Bulgarian Interior Minister Ivan Demerdzhiev said the officer was killed by gunfire from the direction of a group of migrants trying to cross into his country, an European Union member state, from Turkey.
In a statement, the governor's office in Turkish border province Edirne said a shotgun and shells used in the shooting were found in the possession of the suspects. The statement gave no further detail.
Demerdzhiev said shots were fired on Monday evening from Turkish territory at a border police officer and a serviceman patrolling part of the country's southeastern frontier near the village of Golyam Dervent.
The police officer, who was inspecting a cut in the fence along the border, died on the spot.

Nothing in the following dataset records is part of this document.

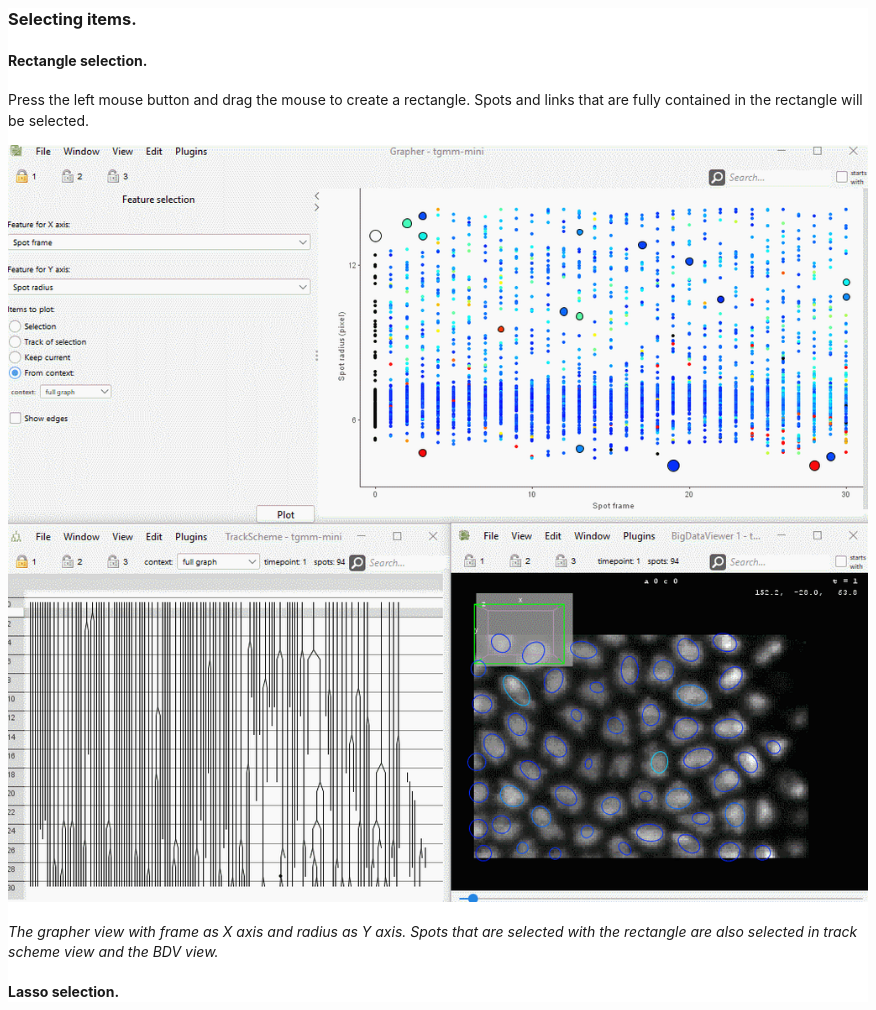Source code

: ### Selecting items.

#### Rectangle selection.

Press the left mouse button and drag the mouse to create a rectangle. Spots and links that are fully contained in the
rectangle will be selected.

![Mastodon_Grapher_rectangle_selection.gif](../imgs/Mastodon_Grapher_rectangle_selection.gif)
<figcaption><i>The grapher view with frame as X axis and radius as Y axis. Spots that are selected with the rectangle are also selected in track scheme view and the BDV view.</i></figcaption>

#### Lasso selection.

The serviceman, who was not hurt, returned fire after hearing 10-15 shots and a group of suspected migrants retreated, Bulgarian officials said.
"This is a criminal act, an extreme aggression...This is the first attack with firearms by migrants," Dermendzhiev, who rushed to the site of the incident, told reporters.

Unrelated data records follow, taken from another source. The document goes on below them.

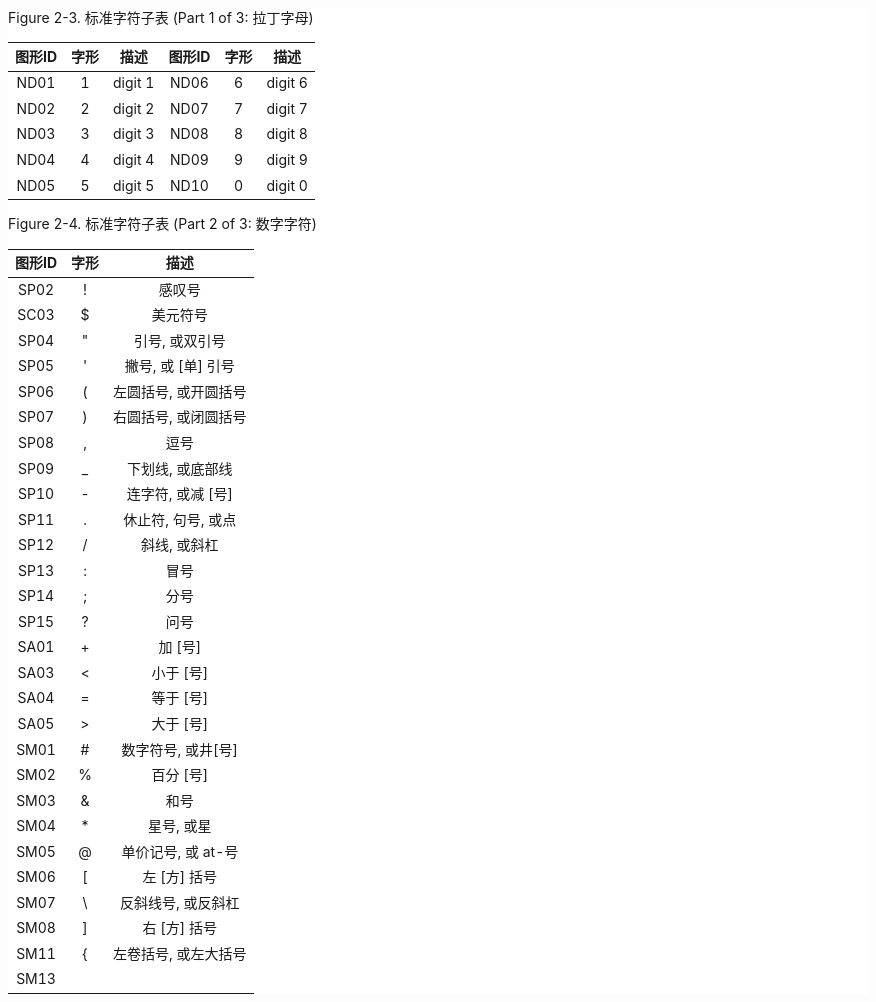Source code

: Figure 2-3. 标准字符子表 (Part 1 of 3: 拉丁字母)

  |图形ID       |字形   |描述          |图形ID       |字形   |描述  |
  | :------:   | :------:| :------:  | :------:  | :------:| :------:|
  |ND01        |1      |digit 1      |ND06        |6      |digit 6      |
  |ND02        |2      |digit 2      |ND07        |7      |digit 7      |
  |ND03        |3      |digit 3      |ND08        |8      |digit 8      |
  |ND04        |4      |digit 4      |ND09        |9      |digit 9      |
  |ND05        |5      |digit 5      |ND10        |0      |digit 0      |

Figure 2-4. 标准字符子表 (Part 2 of 3: 数字字符)

  |图形ID       |字形   |描述                              |
  | :------:   | :------:| :------:  |
  |SP02        |!      |感叹号                         |
  |SC03        |$      |美元符号                              |
  |SP04        |"      |引号, 或双引号          |
  |SP05        |'      |撇号, 或 [单] 引号            |
  |SP06        |(      |左圆括号, 或开圆括号    |
  |SP07        |)      |右圆括号, 或闭圆括号  |
  |SP08        |,      |逗号                                    |
  |SP09        |_      |下划线, 或底部线                  |
  |SP10        |-      |连字符, 或减 [号]                  |
  |SP11        |.      |休止符, 句号, 或点                |
  |SP12        |/      |斜线, 或斜杠                        |
  |SP13        |:      |冒号                                    |
  |SP14        |;      |分号                                |
  |SP15        |?      |问号                            |
  |SA01        |+      |加 [号]                              |
  |SA03        |<      |小于 [号]                         |
  |SA04        |=      |等于 [号]                            |
  |SA05        |>      |大于 [号]                      |
  |SM01        |#      |数字符号, 或井[号]              |
  |SM02        |%      |百分 [号]                           |
  |SM03        |&      |和号                                |
  |SM04        |*      |星号, 或星                        |
  |SM05        |@      |单价记号, 或 at-号                |
  |SM06        |[      |左 [方] 括号                    |
  |SM07        |\      |反斜线号, 或反斜杠            |
  |SM08        |]      |右 [方] 括号                   |
  |SM11        |{      |左卷括号, 或左大括号        |
  |SM13        ||      |竖杠                             |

"From now on, we will be uncompromising towards anyone who endangers the health and life of our officers," he said.
It was not immediately clear how large the alleged group was, or if one or several people opened fire on the officer and soldier.
Dermendzhiev said Turkish authorities had pledged to cooperate and seek the perpetrators and that he would ask them to combat human trafficking rings more actively.
Bulgaria has deployed some 350 troops along its southern border with Turkey and Greece to help border police combat a growing influx of migrants.
Bulgaria straddles one of the routes migrants from the Middle East and Afghanistan use to enter the European Union. Most of the migrants do not intend to stay in the bloc's poorest member state but rather move on to richer countries in western Europe.